O deputado federal Mersinho Lucena (PP) fez duras críticas nesta terça-feira (20) às denúncias envolvendo supostos desvios de recursos no programa social Tá na Mesa e afirmou que o escândalo pode comprometer a continuidade da iniciativa que atende milhares de famílias em situação de vulnerabilidade na Paraíba.

Durante entrevista à imprensa da Paraíba, Mersinho classificou a situação como “grave” e afirmou que os prejuízos provocados pelas irregularidades investigadas podem atingir diretamente cerca de 50 mil paraibanos que dependem diariamente do programa de alimentação popular.

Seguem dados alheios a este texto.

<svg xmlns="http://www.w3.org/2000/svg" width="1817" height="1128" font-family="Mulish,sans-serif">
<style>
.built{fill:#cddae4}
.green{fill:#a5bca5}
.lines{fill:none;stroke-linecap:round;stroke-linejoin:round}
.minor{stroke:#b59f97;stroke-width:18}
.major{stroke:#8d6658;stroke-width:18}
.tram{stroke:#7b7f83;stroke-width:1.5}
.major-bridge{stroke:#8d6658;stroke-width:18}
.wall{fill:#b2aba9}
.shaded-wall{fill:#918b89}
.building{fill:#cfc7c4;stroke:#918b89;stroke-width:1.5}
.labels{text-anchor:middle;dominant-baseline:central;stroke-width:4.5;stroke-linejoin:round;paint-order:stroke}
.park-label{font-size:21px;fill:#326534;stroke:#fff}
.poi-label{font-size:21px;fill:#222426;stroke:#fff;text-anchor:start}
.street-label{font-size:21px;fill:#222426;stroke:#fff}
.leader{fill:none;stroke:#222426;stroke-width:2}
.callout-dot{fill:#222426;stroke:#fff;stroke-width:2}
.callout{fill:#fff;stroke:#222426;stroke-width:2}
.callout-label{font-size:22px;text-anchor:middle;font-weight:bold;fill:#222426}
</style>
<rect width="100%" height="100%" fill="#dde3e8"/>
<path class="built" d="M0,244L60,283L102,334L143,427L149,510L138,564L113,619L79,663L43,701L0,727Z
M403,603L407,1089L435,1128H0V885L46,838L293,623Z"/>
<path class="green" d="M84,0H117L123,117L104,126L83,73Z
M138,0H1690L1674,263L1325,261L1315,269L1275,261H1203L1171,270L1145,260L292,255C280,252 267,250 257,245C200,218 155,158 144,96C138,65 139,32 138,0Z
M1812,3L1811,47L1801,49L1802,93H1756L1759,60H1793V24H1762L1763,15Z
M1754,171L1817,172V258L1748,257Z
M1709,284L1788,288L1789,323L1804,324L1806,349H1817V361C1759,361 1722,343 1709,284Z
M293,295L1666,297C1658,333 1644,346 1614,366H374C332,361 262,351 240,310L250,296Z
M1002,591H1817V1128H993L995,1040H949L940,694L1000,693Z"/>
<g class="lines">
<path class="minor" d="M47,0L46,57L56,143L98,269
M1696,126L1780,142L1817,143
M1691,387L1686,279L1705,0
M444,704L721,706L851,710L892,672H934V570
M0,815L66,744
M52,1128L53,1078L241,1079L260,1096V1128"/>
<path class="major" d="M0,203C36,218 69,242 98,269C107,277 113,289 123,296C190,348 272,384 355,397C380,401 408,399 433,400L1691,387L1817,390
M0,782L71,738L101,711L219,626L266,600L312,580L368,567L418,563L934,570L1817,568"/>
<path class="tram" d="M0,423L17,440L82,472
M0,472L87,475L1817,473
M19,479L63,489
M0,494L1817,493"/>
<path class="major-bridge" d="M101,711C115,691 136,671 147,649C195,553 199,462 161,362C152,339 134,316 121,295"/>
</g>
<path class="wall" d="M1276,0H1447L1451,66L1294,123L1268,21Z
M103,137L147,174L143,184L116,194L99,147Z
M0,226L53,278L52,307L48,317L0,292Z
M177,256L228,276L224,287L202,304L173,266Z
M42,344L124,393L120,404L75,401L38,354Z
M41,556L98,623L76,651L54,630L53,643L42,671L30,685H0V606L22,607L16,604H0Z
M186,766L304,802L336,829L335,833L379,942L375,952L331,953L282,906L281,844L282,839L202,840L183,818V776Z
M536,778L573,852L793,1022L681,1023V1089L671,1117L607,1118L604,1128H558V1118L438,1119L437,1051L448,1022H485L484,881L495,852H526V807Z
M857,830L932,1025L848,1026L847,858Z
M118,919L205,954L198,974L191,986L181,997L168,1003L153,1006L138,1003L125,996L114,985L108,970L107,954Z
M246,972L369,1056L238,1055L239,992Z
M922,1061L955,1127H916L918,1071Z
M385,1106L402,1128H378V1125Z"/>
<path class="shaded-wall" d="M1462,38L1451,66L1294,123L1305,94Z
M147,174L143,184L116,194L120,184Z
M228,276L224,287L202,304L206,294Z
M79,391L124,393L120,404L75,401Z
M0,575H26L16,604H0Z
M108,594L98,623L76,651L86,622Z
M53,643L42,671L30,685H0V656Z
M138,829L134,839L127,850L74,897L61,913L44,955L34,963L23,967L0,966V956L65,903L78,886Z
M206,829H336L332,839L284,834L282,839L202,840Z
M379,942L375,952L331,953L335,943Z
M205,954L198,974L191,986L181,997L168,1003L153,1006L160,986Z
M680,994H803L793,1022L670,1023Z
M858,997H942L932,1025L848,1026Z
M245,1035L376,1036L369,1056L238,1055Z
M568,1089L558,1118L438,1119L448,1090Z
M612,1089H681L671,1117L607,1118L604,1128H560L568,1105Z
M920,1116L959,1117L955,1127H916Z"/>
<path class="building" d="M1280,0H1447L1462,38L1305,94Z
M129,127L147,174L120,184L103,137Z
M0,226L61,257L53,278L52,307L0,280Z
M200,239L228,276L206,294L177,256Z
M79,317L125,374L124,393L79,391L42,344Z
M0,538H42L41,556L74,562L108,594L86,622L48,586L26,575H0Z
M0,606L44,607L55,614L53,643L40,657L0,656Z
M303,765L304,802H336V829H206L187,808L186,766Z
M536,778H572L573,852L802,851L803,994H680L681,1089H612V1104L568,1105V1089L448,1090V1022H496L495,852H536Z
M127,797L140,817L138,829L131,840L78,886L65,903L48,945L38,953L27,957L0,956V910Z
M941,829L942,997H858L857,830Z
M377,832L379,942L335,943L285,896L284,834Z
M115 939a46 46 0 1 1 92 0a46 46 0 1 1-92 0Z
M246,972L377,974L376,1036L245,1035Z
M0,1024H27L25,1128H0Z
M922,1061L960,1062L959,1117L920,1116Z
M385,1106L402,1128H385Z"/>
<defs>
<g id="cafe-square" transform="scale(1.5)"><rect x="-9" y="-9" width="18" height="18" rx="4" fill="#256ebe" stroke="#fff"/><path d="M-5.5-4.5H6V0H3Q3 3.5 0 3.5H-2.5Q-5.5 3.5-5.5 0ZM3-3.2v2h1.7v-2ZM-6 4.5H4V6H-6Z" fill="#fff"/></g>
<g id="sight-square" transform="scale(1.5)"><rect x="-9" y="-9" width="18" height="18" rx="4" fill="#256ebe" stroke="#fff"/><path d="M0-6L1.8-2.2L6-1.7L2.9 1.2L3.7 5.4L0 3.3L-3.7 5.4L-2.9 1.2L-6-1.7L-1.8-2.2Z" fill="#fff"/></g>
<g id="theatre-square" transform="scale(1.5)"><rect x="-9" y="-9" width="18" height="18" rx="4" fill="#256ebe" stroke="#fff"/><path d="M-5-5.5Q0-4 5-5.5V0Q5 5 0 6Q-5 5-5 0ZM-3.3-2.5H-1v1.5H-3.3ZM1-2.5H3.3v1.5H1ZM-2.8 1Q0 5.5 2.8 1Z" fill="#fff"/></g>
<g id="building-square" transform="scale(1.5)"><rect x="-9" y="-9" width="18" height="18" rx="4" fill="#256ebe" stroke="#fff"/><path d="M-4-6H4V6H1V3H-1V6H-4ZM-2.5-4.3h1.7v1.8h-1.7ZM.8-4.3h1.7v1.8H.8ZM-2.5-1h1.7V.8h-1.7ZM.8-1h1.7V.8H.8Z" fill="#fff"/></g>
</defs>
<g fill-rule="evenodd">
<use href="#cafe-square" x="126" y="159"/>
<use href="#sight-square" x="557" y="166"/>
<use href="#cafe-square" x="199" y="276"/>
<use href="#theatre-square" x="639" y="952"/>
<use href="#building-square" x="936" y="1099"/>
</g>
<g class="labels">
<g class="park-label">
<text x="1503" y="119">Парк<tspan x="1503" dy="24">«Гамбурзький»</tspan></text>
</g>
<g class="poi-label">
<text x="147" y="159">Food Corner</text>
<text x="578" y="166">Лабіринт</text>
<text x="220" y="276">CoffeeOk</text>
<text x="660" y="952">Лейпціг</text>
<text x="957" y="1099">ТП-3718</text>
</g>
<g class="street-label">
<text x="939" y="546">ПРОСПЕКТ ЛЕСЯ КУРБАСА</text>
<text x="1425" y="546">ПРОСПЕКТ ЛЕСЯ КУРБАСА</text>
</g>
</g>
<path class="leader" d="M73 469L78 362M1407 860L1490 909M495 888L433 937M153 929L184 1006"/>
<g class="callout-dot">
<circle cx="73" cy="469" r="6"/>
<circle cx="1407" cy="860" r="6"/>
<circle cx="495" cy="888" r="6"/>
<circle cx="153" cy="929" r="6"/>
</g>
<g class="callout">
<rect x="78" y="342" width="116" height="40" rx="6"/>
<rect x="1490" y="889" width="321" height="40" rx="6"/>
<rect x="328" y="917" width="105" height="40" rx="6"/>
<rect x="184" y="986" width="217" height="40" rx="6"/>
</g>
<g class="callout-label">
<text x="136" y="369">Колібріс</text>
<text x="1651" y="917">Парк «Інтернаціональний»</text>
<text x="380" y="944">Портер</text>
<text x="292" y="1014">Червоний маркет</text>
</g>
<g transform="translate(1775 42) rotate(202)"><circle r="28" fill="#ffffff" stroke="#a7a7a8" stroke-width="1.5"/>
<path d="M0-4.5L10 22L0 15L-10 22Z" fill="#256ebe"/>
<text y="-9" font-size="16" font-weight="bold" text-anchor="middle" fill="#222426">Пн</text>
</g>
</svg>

“O risco é 50 mil paraibanos ficarem sem alimentação por conta desse calote e desses desvios denunciados”, declarou o parlamentar.

A fala ocorre após o Grupo de Atuação Especial Contra o Crime Organizado (Gaeco) denunciar um suposto esquema de desvio de mais de R$ 10,3 milhões dentro do programa Prato Cheio, ligado ao Hospital Padre Zé e executado por meio da Secretaria de Desenvolvimento Humano da Paraíba.

Segundo o Ministério Público da Paraíba, o esquema investigado teria ocorrido entre 2021 e 2023 e envolvido contratos para distribuição de refeições em cidades como João Pessoa, Campina Grande, Guarabira, Pombal e Cajazeiras.

As investigações apontam que o programa previa a entrega de cerca de 4 mil refeições diárias apenas em João Pessoa, mas aproximadamente 1.570 teriam sido efetivamente distribuídas, mesmo com o pagamento integral dos convênios.

Entre os denunciados pelo Gaeco estão os ex-secretários estaduais Tibério Limeira (PSB) e Pollyanna Werton (PP), além do padre Egídio de Carvalho, ex-diretores do Hospital Padre Zé, servidores públicos e empresários ligados ao fornecimento das refeições.

Nos bastidores políticos, o caso passou a ser tratado como um dos temas mais delicados para o grupo governista às vésperas das eleições de 2026, principalmente pelo impacto social do programa e pela repercussão das denúncias envolvendo recursos destinados à alimentação de pessoas em situação de vulnerabilidade.

Mersinho também afirmou que a população precisa de respostas rápidas das autoridades e defendeu rigor nas investigações para identificar os responsáveis pelos supostos desvios.

As denúncias apresentadas pelo Ministério Público ainda serão analisadas pelo Órgão Especial do Tribunal de Justiça da Paraíba, responsável por decidir se as ações serão recebidas ou arquivadas.

RESUMO DA NOTÍCIA:

• Mersinho Lucena (PP) denunciou suposto “calote” no programa Tá na Mesa;
• Deputado citou investigação sobre desvio de R$ 10,3 milhões;
• Parlamentar alertou para risco de 50 mil pessoas ficarem sem alimentação;
• Gaeco investiga contratos ligados ao programa Prato Cheio;
• Ex-secretários e empresários estão entre os denunciados;
• Caso amplia tensão política na Paraíba às vésperas de 2026.